Tears flow for silent pope
2005-03-27 13:05
Vatican City - Though he struggled with all his might, a frail Pope John Paul II failed to voice a traditional Easter Sunday blessing for the first time in his 26-year pontificate, in an appearance at his apartment window overlooking a rain-dampened St Peter's Square.
Straining to speak, the pope breathed into a microphone which was passed to him at his open window, but was unable to pronounce the blessing, eventually being forced to concede to his illness.
Many pilgrims among the thousands in the square for his traditional "Urbi et Orbi" were in tears as they watched an unfolding Vatican drama on Christianity's most important day.
"Oh No!" gasped Maria Romero of Peru, as the pope's aide took away the microphone. "The poor thing can't speak!" she said, as tears streamed down her face.

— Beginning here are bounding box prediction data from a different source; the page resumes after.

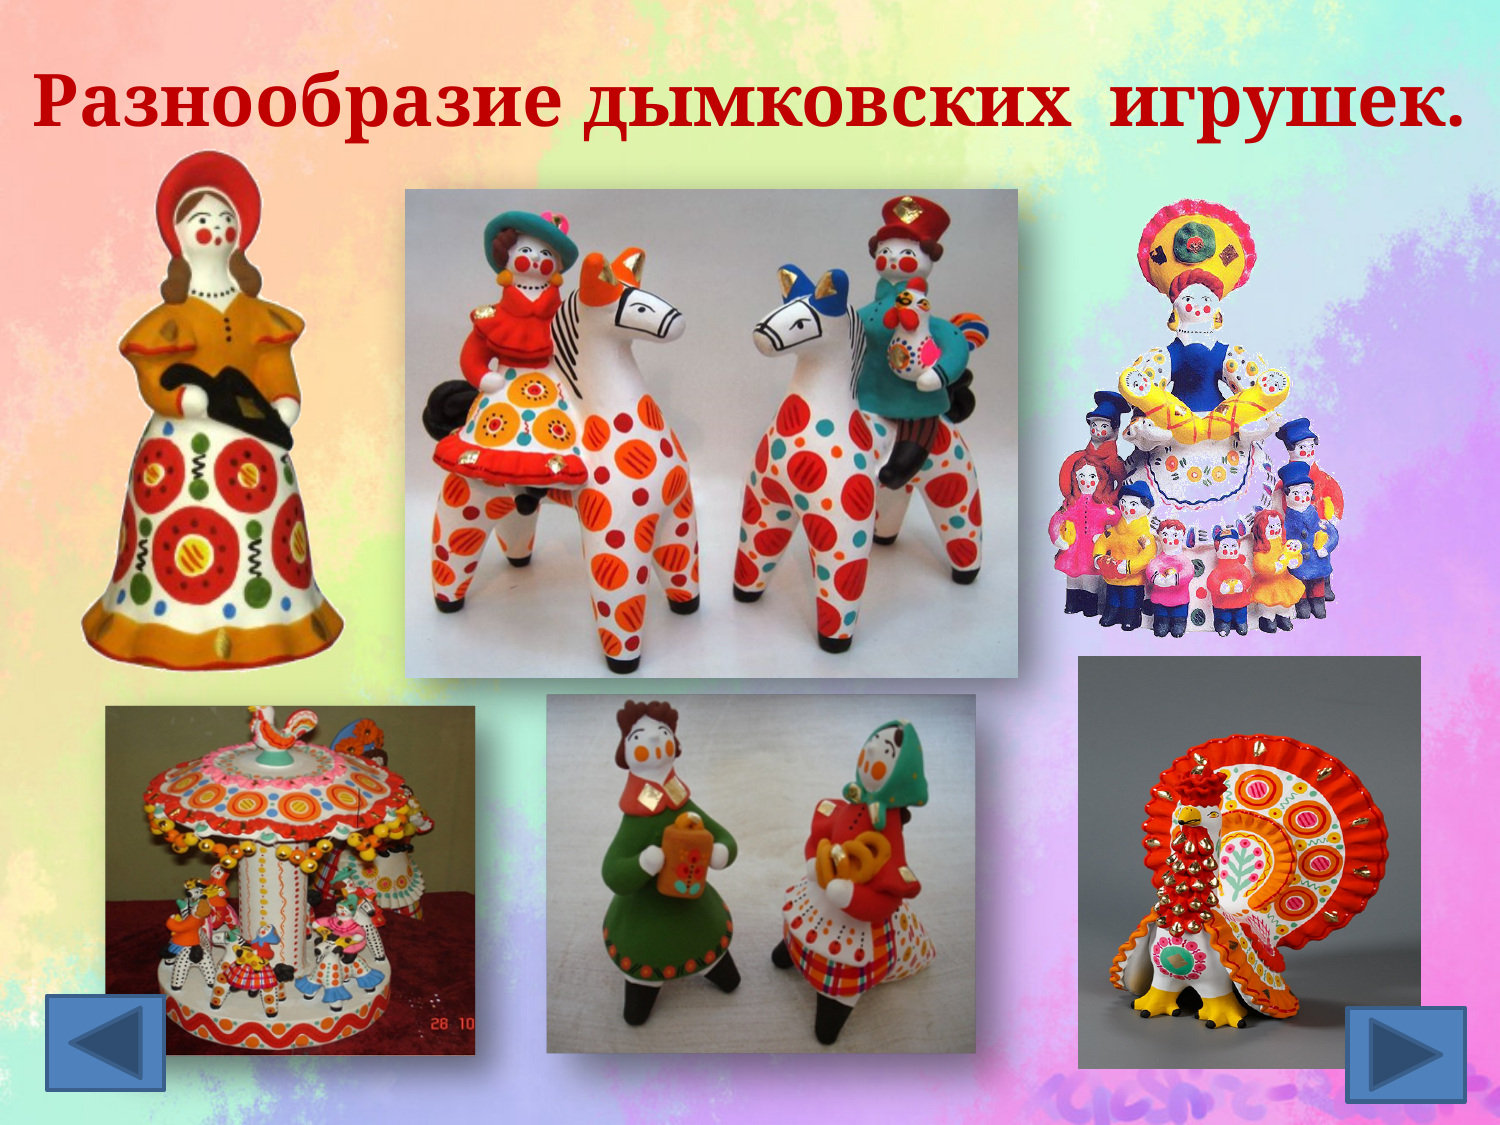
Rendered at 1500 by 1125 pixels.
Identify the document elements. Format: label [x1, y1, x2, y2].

picture [0, 0, 1500, 1125]
list [76, 143, 349, 671]
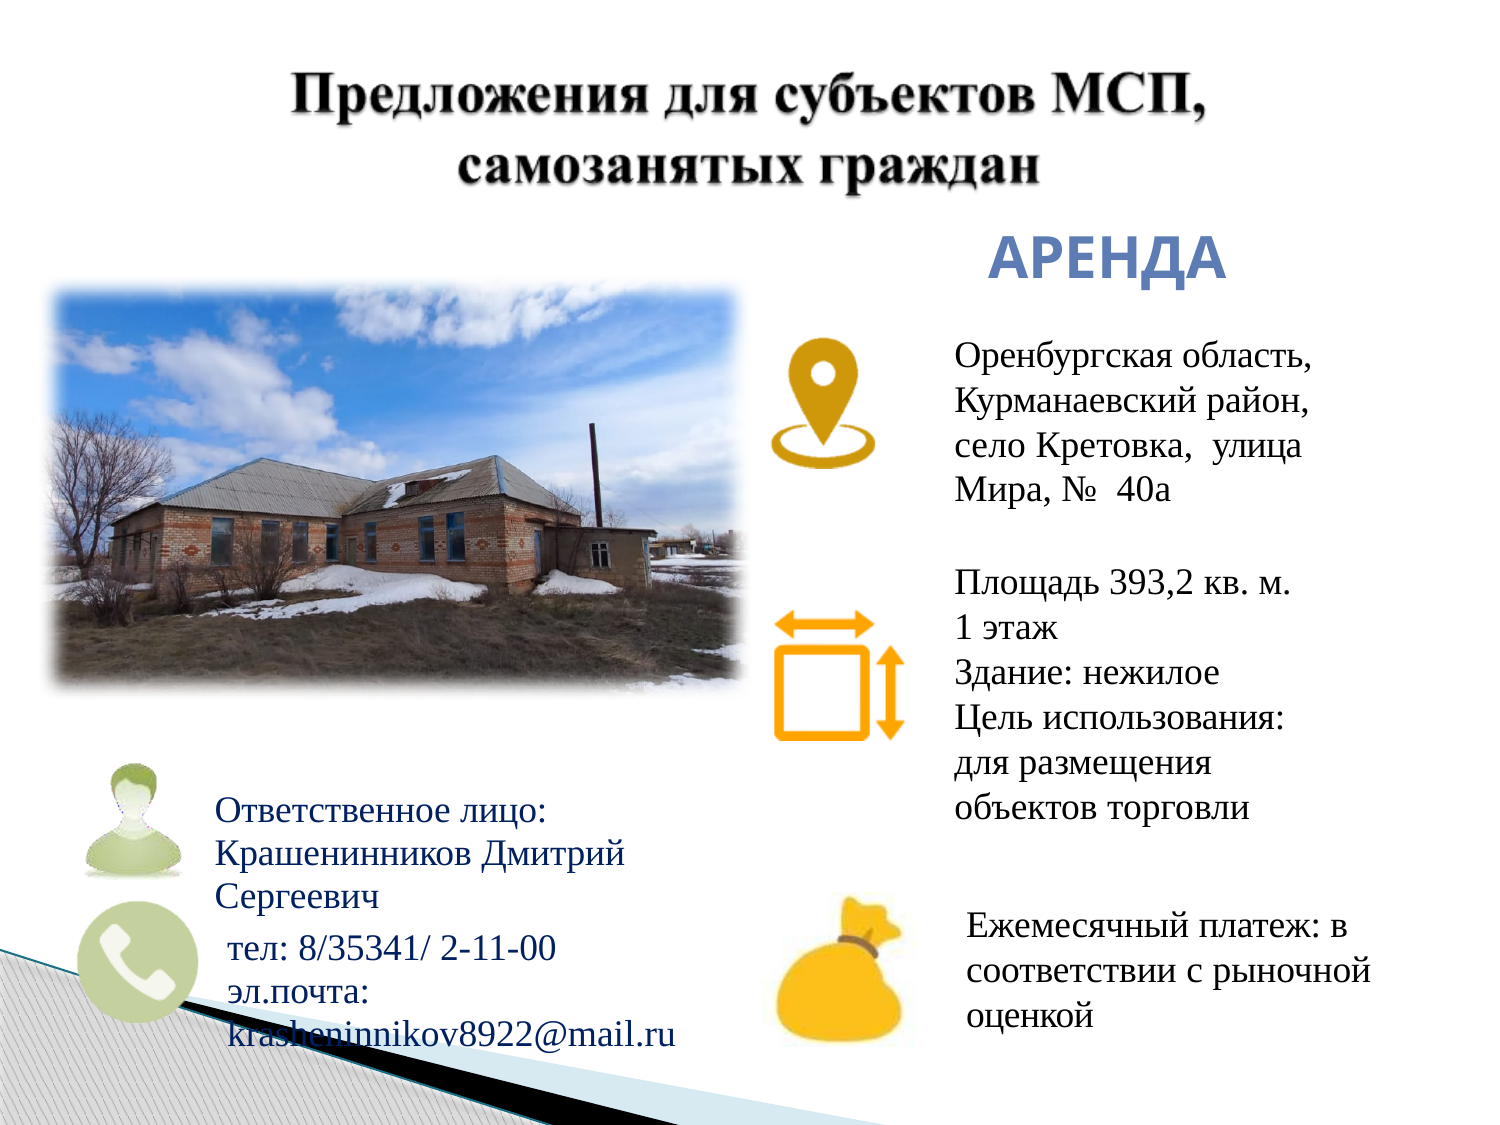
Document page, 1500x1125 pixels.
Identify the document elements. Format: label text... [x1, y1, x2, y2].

picture [37, 274, 751, 701]
text_box Оренбургская область, Курманаевский район, село Кретовка, улица Мира, № 40а Площадь 393,2 кв. м. 1 этаж Здание: нежилое Цель использования: для размещения объектов торговли [952, 330, 1400, 828]
title [75, 15, 1425, 258]
text_box [761, 337, 890, 469]
text_box Ежемесячный платеж: в соответствии с рыночной оценкой [964, 901, 1376, 1035]
text_box [761, 892, 916, 1047]
text_box [773, 609, 905, 741]
text_box тел: 8/35341/ 2-11-00 эл.почта: krasheninnikov8922@mail.ru [224, 924, 798, 1054]
text_box [75, 762, 192, 880]
text_box АРЕНДА [973, 212, 1242, 298]
text_box [75, 900, 200, 1025]
text_box Ответственное лицо: Крашенинников Дмитрий Сергеевич [212, 787, 700, 917]
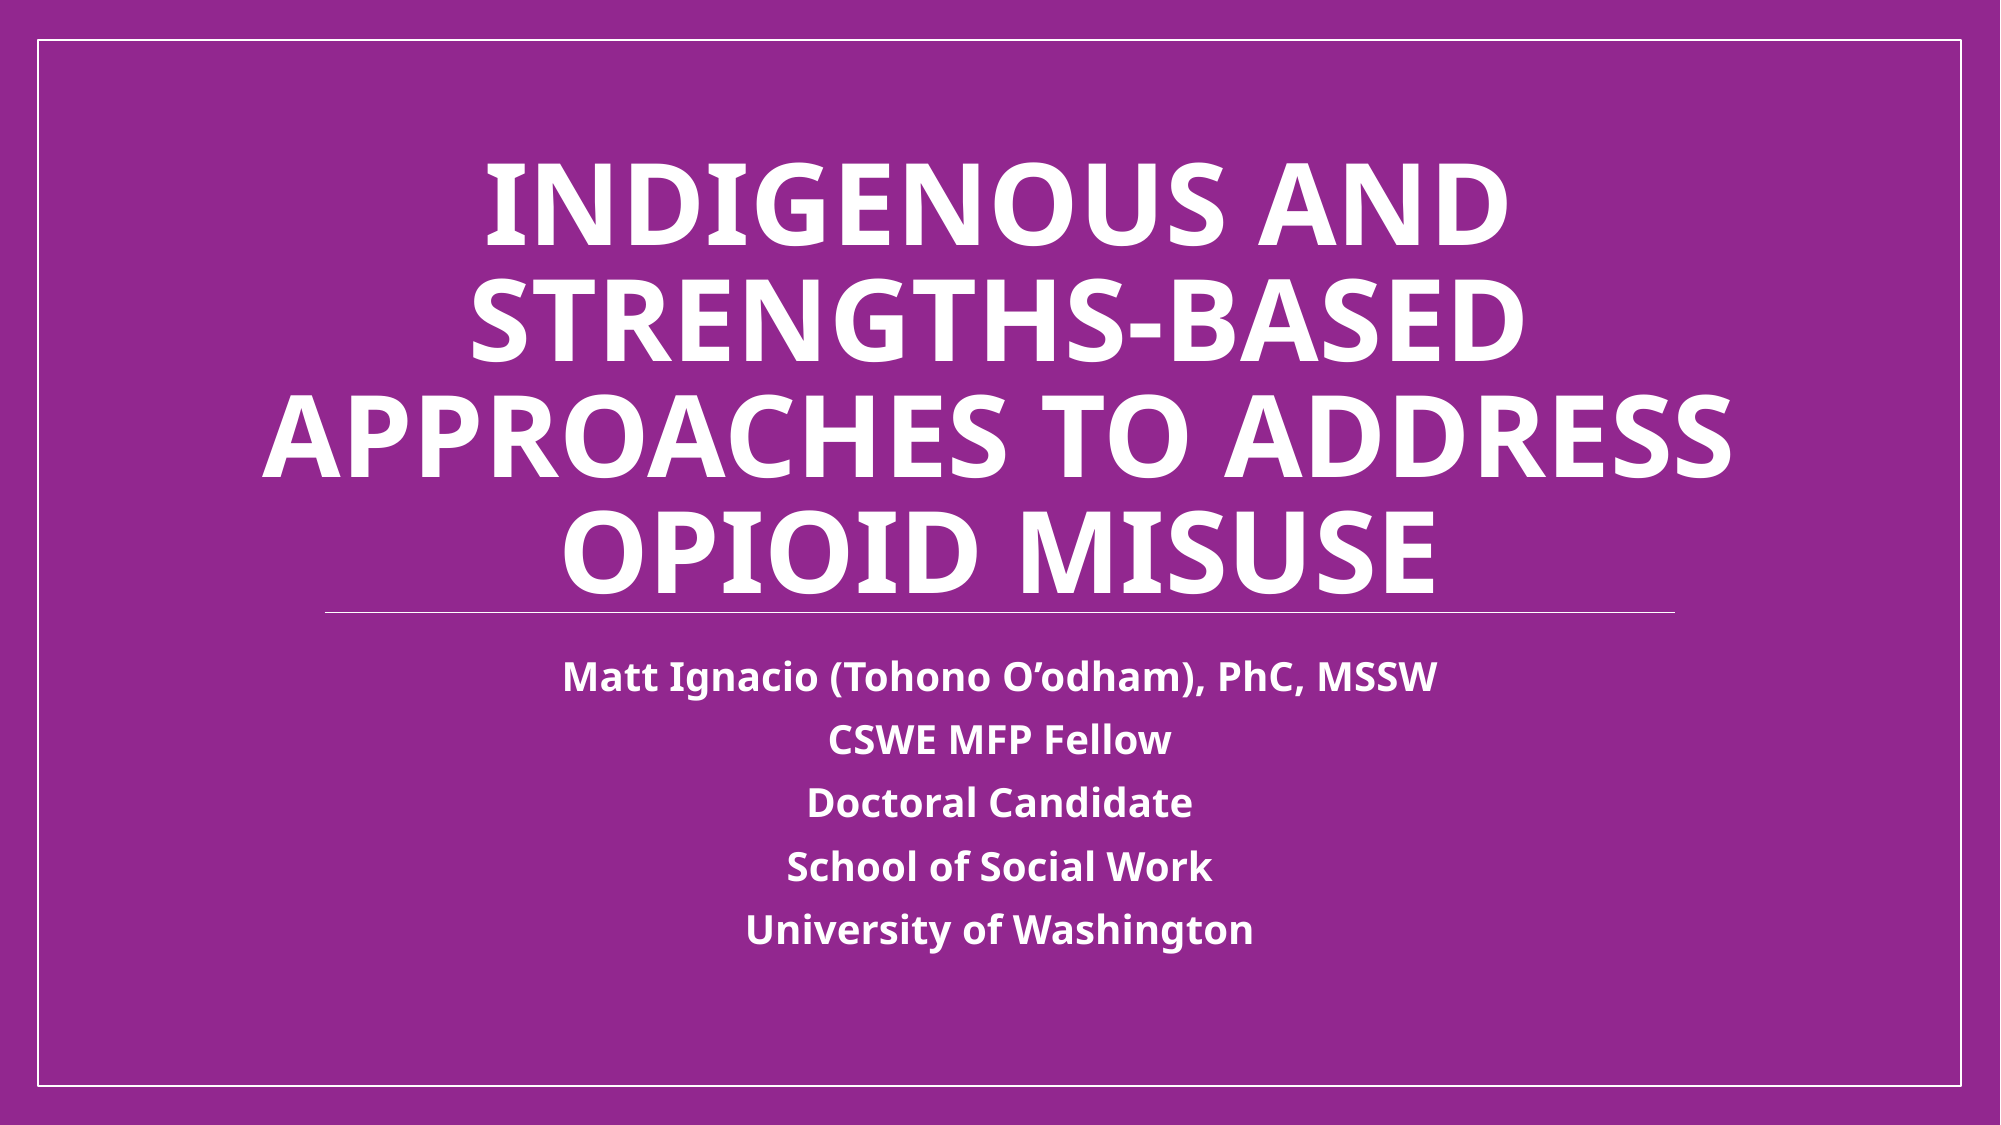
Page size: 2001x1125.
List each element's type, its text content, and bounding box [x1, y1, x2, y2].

title Indigenous and Strengths-Based Approaches To Address Opioid Misuse [182, 144, 1818, 625]
subtitle Matt Ignacio (Tohono O’odham), PhC, MSSW CSWE MFP Fellow Doctoral Candidate School of Social Work University of Washington [249, 590, 1750, 966]
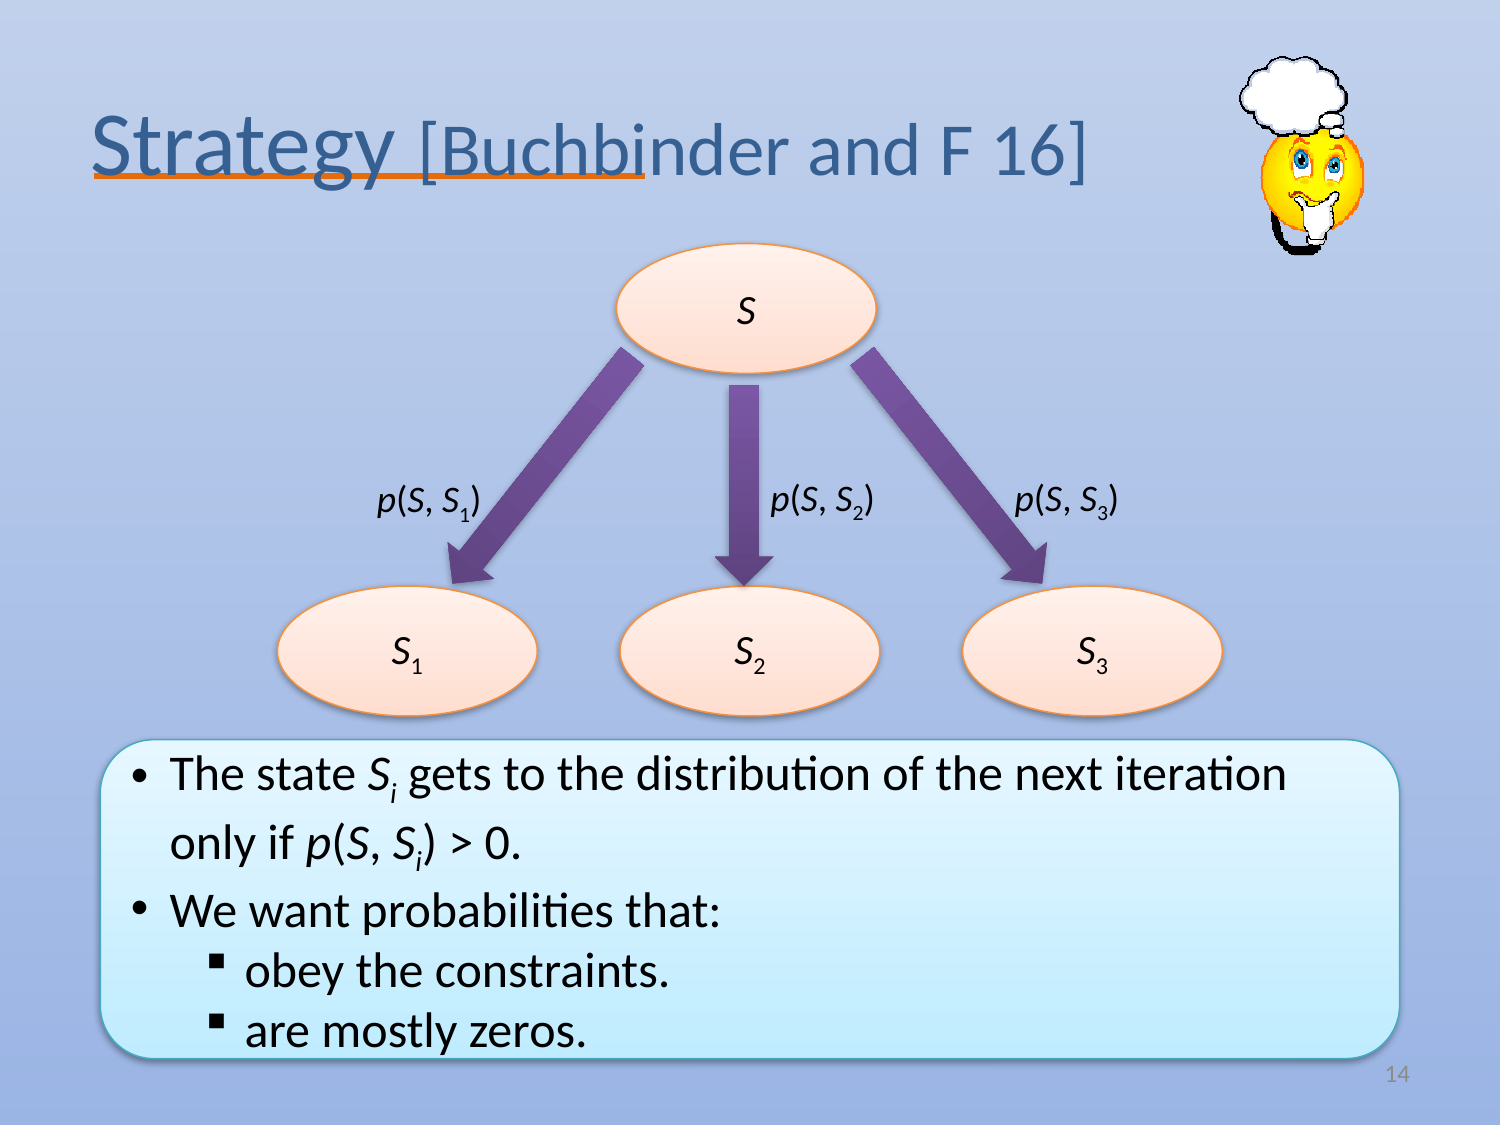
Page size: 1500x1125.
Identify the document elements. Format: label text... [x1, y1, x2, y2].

Men and women across the Vatican square wept as they watched in a hushed silence the pope gesture his blessing.
"I am worried. This means he doesn't have much time left," said Maria Carmela of Palermo, Sicily, wiping away tears.
A monk from Brazil said the pope's silence was "very eloquent".
"It speaks to all those who are suffering. His silence is one of hope," said brother Carlos Nogueira.
Easter Holy Week
The pope, who is recovering from a throat operation and breathes through a tracheotomy tube in his neck, has not participated in any of the Easter Holy Week ceremonies.
Many believed he would use the Easter Sunday "Urbi et Orbi" (to the city and the world) blessing to speak his first words in public for two weeks, but they heard only the pope's laboured breathing.
Vatican watchers said the pope, who remained seated at his window for 15 minutes as his secretary of state, Cardinal Angelo Sodano, read out his Easter greeting, seemed overcome by emotion, as one point making a gesture as if to wipe tears from his eyes.
The 84-year-old pope, who suffers from Parkinson's disease, appeared to be in better form than at any of his recent public appearances, although at times seemed agitated by his inability to speak.
In the Easter message he was too ill to read himself, John Paul II called for peace in the Middle East and Africa and "generous solidarity" for the multitudes dying from poverty and hunger.
The pope called for peace for a world "drenched in the blood of so many innocent victims, peace for the countries of the Middle East and Africa, where so much blood continues to be shed, peace for all of humanity threatened by fratricidal wars."
In a sombre message which contrasted with the normal vibrant clarion call to hope in keeping with Christianity's most joyful celebration, the pope called on Jesus "crucified and risen, stay with us!"
"Stay with us, faithful friend and sure support for humanity on its journey through history," said the message, which inadvertently could have been the most eloquent summing up of the sentiments of those watching and fretting for their frail leader.